While standing fast by his refusal to set a timetable for a US withdrawal, Bush also warned Iraq's leaders that “America's commitment is not open-ended” and that they most act on pledges to crack down on violence.
“If the Iraqi government does not follow through on its promises, it will lose the support of the American people, and it will lose the support of the Iraqi people. Now is the time to act,” he said.
Bush's new plan released earlier by the White House highlighted a rare admission of past failures and promises that lapses that doomed previous security efforts have now been fixed.
“Our past efforts to secure Baghdad failed for two principal reasons,” Bush said.
“There were not enough Iraqi and American troops to secure neighborhoods that had been cleared of terrorists and insurgents. And there were too many restrictions on the troops we did have,” Bush said.
The plan's goals include crushing terrorists, insurgents and rogue militias, curbing Syrian and Iranian influence, and convincing all Iraqis to rely on ballots rather than bullets.
Bush also said the United States would name a reconstruction coordinator for Baghdad as part of its latest plan to quell violence in Iraq.
The speech set the stage for a pitched political battle between the White House and opposition Democrats who harnessed anger over the war last year to capture the US Congress and were now expected to flex their political muscle.
Even before Bush spoke, leading Democrats announced plans to hold votes on key aspects of the plan and made clear they would keep pushing for a US troop withdrawal while steering clear of cutting funds for the war.
“'Do you support the president's policy?' that will be the vote,” House Speaker Nancy Pelosi said after talks at the White House that she described as a high-handed “notification, not consultation” by the president.
The address was the culmination of a half-year review of US strategy in the nearly four-year war that has left more than 3,000 US troops dead, thousands wounded, carried a much higher Iraqi toll, and tarnished Bush's legacy.
Specifically, the president was to order 4,000 US Marines to restive al-Anbar province and 17,500 US soldiers to Baghdad. The first US forces were due to arrive January 15th, with another wave February 15 and then in 30-day increments, aides said.
The White House trumpeted that Prime Minister Nuri al-Maliki had vowed to contribute large numbers of Iraqi forces to the new strategy and promised to combat armed groups loyal to majority Shiite and minority Sunni alike.
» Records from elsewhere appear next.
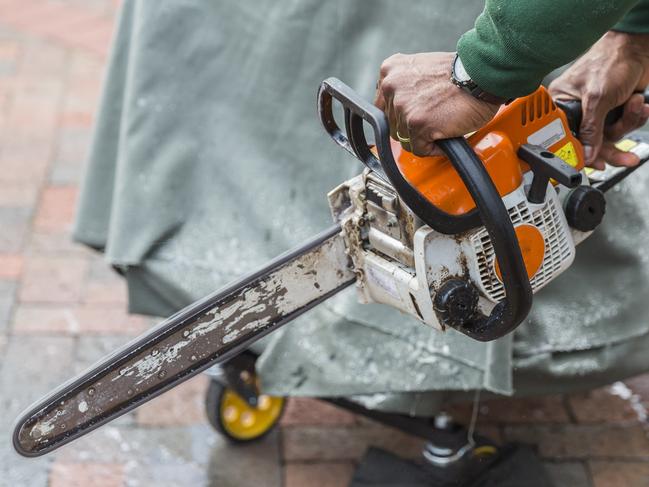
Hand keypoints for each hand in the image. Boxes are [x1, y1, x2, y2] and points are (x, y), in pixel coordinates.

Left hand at [374, 52, 498, 156]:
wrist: (482, 74)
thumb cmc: (461, 73)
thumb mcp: (422, 68)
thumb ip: (406, 85)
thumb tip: (401, 108)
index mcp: (390, 70)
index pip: (384, 107)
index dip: (400, 116)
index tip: (413, 118)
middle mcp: (392, 86)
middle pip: (393, 125)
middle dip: (412, 128)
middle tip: (433, 120)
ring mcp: (403, 106)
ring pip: (405, 138)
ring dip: (424, 138)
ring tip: (441, 125)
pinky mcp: (417, 123)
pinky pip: (419, 149)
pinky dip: (433, 149)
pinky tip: (445, 136)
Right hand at [549, 31, 648, 168]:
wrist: (638, 47)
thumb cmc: (610, 60)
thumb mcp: (597, 98)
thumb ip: (591, 129)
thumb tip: (586, 154)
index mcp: (561, 104)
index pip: (565, 138)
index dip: (579, 153)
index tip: (593, 164)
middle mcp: (577, 110)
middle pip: (589, 143)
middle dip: (612, 148)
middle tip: (624, 158)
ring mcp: (596, 112)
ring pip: (610, 136)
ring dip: (627, 123)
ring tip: (634, 105)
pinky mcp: (613, 111)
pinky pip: (623, 127)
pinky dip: (635, 117)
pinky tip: (638, 102)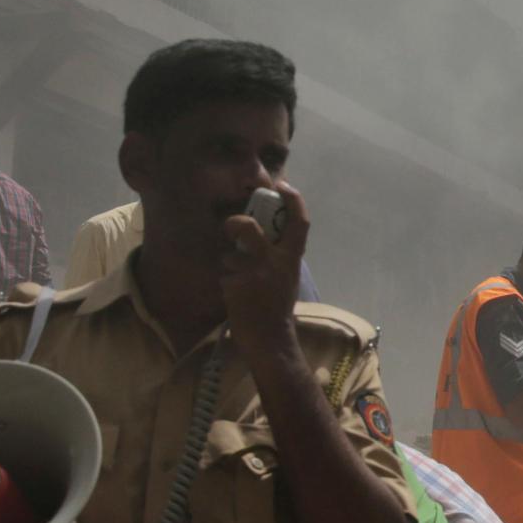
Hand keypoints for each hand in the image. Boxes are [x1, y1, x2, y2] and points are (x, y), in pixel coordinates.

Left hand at [221, 181, 308, 345]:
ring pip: (230, 254)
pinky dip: (227, 282)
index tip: (282, 185)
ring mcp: (253, 273)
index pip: (299, 221)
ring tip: (239, 281)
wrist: (270, 337)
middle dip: (234, 222)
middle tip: (230, 226)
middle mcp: (273, 261)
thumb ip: (280, 254)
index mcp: (291, 258)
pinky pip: (224, 274)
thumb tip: (266, 229)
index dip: (292, 199)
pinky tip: (236, 296)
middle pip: (248, 228)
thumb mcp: (288, 275)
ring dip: (230, 265)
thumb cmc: (279, 306)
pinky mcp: (234, 286)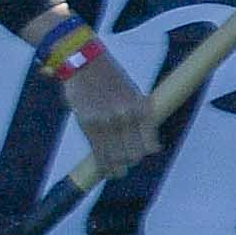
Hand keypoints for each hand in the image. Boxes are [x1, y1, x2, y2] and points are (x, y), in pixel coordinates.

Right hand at [57, 35, 155, 182]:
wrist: (85, 61)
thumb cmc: (110, 77)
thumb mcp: (133, 93)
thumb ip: (138, 115)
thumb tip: (144, 140)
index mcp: (142, 109)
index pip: (150, 145)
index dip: (144, 154)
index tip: (138, 156)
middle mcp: (127, 117)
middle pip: (133, 154)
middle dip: (129, 163)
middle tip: (124, 166)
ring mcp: (108, 122)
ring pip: (117, 157)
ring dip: (116, 169)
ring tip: (114, 173)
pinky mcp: (89, 124)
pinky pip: (99, 153)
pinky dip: (103, 165)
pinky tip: (104, 170)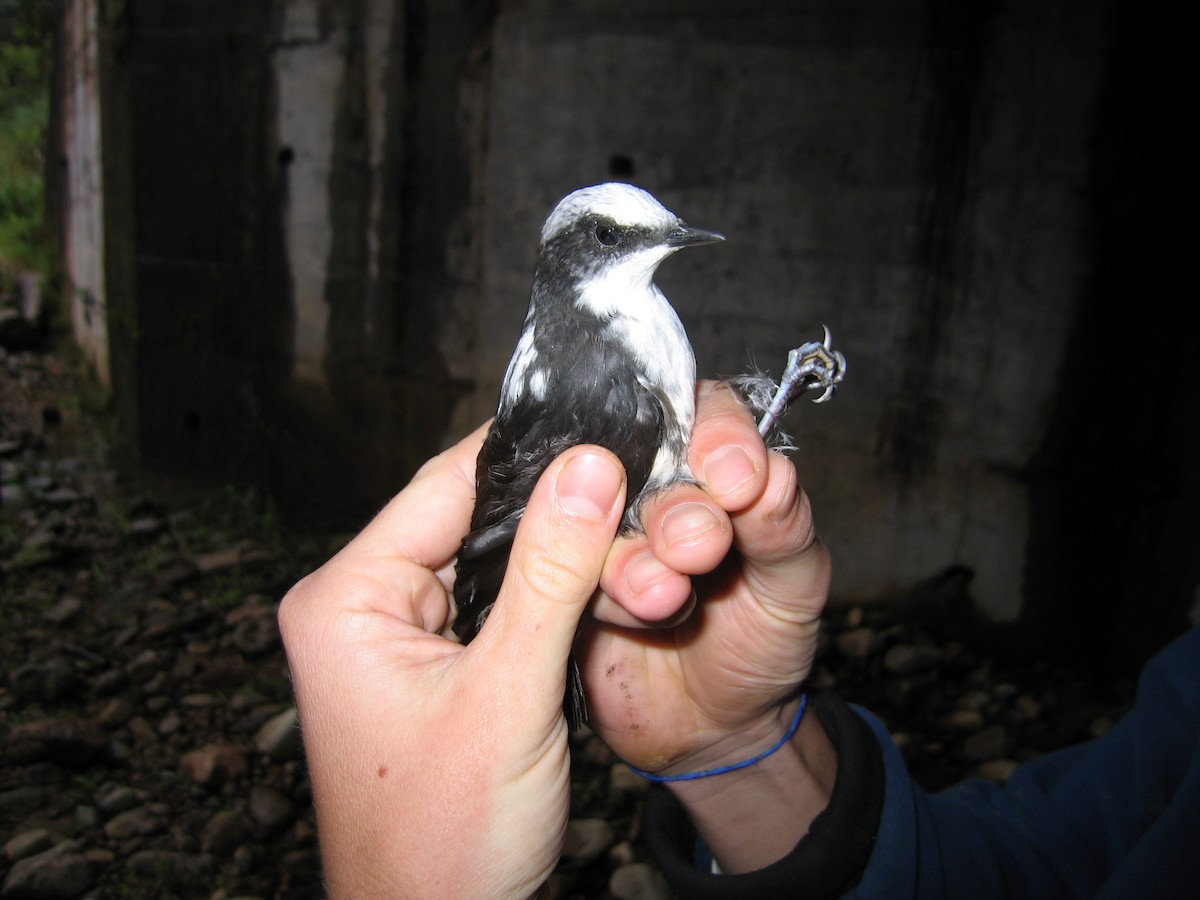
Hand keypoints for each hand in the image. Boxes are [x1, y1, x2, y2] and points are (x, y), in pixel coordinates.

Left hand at [278, 428, 627, 897]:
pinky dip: (544, 598)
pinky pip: (494, 604)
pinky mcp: (430, 665)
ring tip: (627, 536)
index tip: (603, 424)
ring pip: (489, 560)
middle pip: (469, 518)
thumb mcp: (508, 695)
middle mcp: (360, 605)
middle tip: (634, 486)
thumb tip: (589, 467)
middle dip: (552, 511)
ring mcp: (395, 636)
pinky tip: (595, 587)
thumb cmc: (446, 839)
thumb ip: (550, 576)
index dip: (528, 453)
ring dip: (555, 556)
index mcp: (347, 598)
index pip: (444, 485)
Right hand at [581, 380, 835, 870]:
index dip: (715, 433)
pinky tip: (629, 614)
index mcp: (712, 468)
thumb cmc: (761, 643)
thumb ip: (786, 531)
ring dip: (633, 560)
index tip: (733, 475)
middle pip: (642, 464)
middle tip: (700, 546)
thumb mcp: (794, 589)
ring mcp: (602, 537)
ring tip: (666, 598)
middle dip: (676, 507)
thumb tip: (770, 474)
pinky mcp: (564, 585)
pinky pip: (561, 575)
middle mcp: (651, 490)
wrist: (713, 732)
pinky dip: (593, 592)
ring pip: (599, 524)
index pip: (704, 412)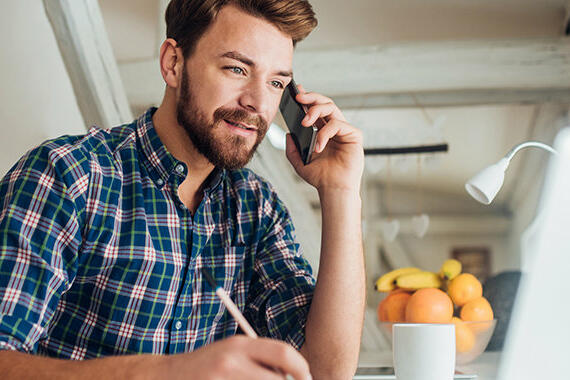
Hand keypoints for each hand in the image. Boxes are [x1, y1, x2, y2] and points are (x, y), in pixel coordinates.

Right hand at [162, 336, 310, 379]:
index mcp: (240, 344)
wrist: (166, 377)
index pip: (283, 353)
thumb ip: (260, 359)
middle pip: (278, 379)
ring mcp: (223, 379)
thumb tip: (296, 374)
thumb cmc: (206, 367)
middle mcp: (232, 361)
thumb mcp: (232, 354)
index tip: (306, 377)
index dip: (301, 368)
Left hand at [285, 85, 363, 193]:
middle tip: (299, 97)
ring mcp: (345, 130)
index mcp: (323, 131)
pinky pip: (337, 124)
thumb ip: (292, 149)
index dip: (307, 97)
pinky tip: (319, 146)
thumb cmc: (320, 178)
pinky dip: (325, 133)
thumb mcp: (299, 162)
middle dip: (311, 97)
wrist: (333, 190)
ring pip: (331, 108)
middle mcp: (335, 128)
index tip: (296, 91)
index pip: (316, 109)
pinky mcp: (354, 135)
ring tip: (305, 122)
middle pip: (325, 102)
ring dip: (315, 111)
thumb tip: (288, 134)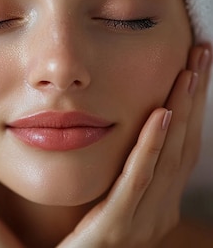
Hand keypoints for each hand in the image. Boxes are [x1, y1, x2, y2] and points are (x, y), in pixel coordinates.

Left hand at [58, 44, 211, 247]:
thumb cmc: (82, 245)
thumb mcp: (106, 206)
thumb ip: (117, 177)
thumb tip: (111, 132)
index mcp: (155, 203)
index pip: (179, 145)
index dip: (190, 105)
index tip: (193, 65)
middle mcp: (157, 211)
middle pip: (182, 144)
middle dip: (193, 97)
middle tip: (200, 53)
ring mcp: (141, 221)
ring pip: (168, 156)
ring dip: (180, 110)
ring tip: (188, 71)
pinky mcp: (117, 227)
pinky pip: (138, 181)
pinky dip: (151, 147)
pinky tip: (160, 115)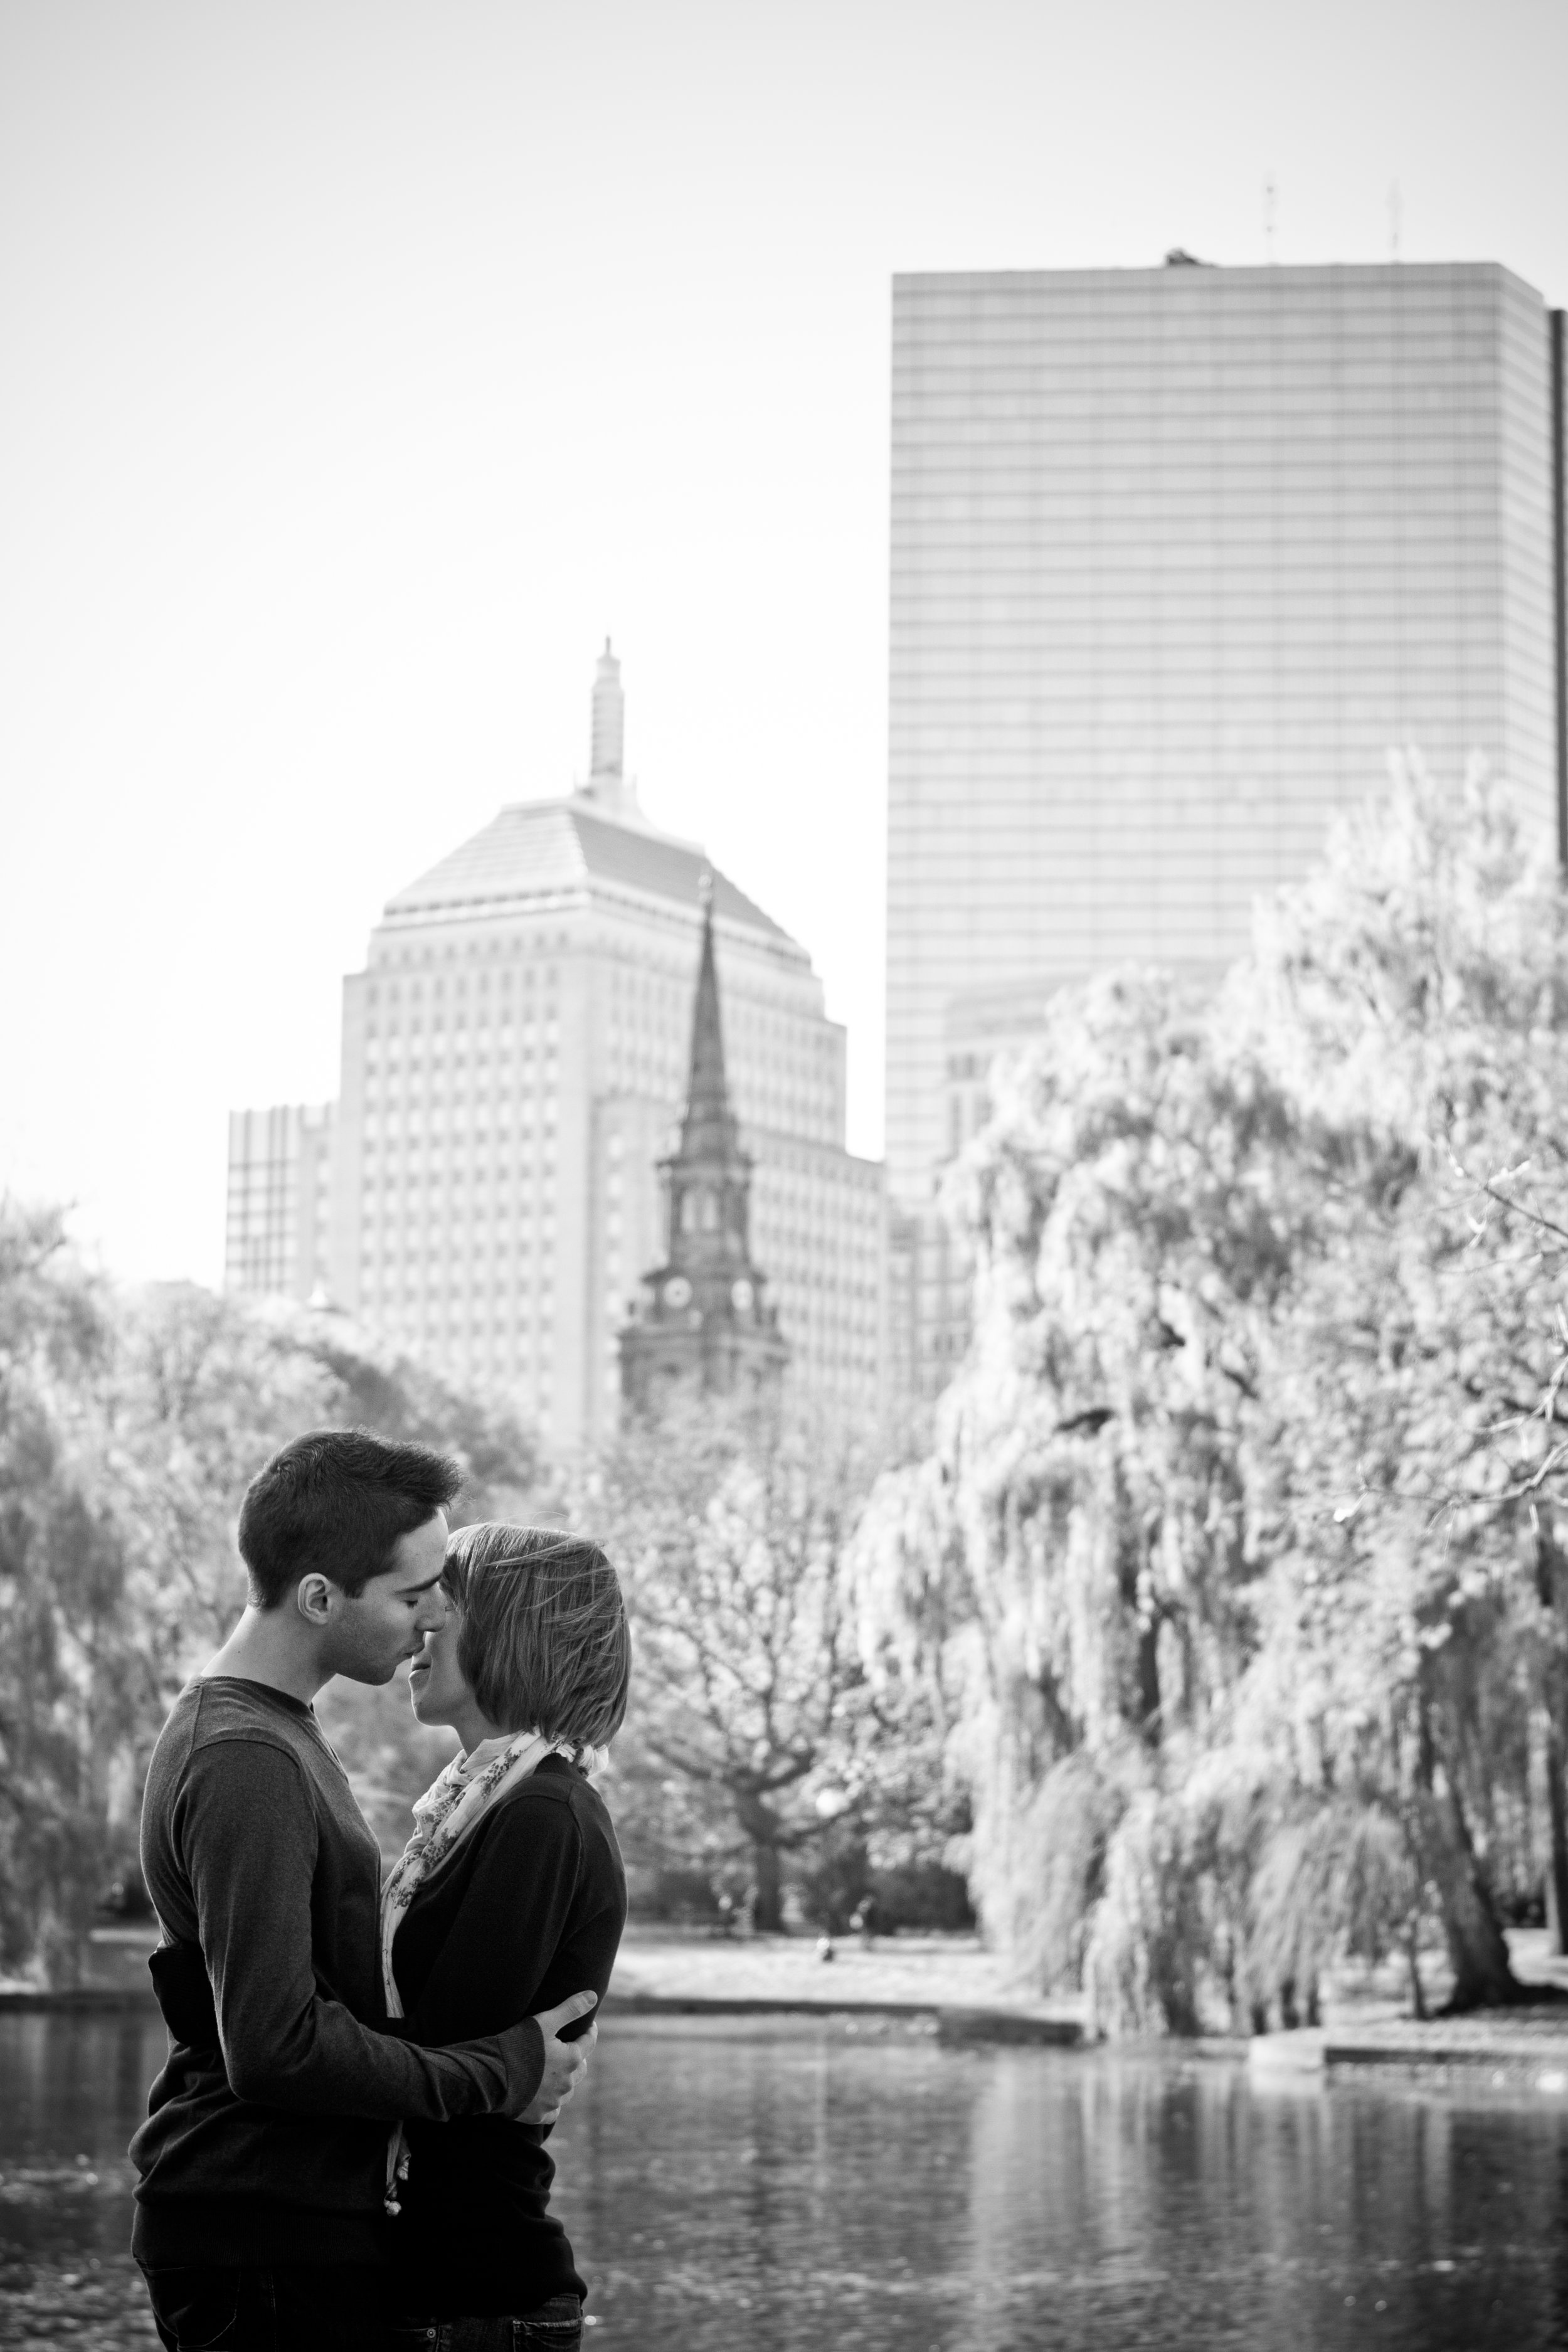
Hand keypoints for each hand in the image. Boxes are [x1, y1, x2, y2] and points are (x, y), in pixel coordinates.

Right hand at [520, 1990, 597, 2124]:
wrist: (490, 2077)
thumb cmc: (517, 2046)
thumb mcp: (544, 2021)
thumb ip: (570, 2008)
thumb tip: (593, 1995)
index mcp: (572, 2059)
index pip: (589, 2042)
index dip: (589, 2031)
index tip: (589, 2025)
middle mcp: (567, 2083)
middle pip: (581, 2068)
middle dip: (578, 2057)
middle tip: (570, 2049)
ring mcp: (554, 2101)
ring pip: (568, 2090)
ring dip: (565, 2080)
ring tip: (557, 2071)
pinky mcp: (539, 2115)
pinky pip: (553, 2109)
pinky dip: (552, 2101)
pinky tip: (545, 2094)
Iraqi forces — reinforced in Baghdad by one combat brigade on February 1 and two more on February 15 — were to take the lead in efforts to quell violence in the capital.
But according to a newly released USA Today/Gallup Poll, 61 percent of Americans surveyed said they were against a US troop increase, compared to 26 percent who supported it.
The new elements of Bush's plan carried a 6.8-billion-dollar total price tag: 5.6 billion for the new troops and more than one billion dollars in new spending aimed at shoring up Iraq's battered economy, civil society, `infrastructure and judicial system.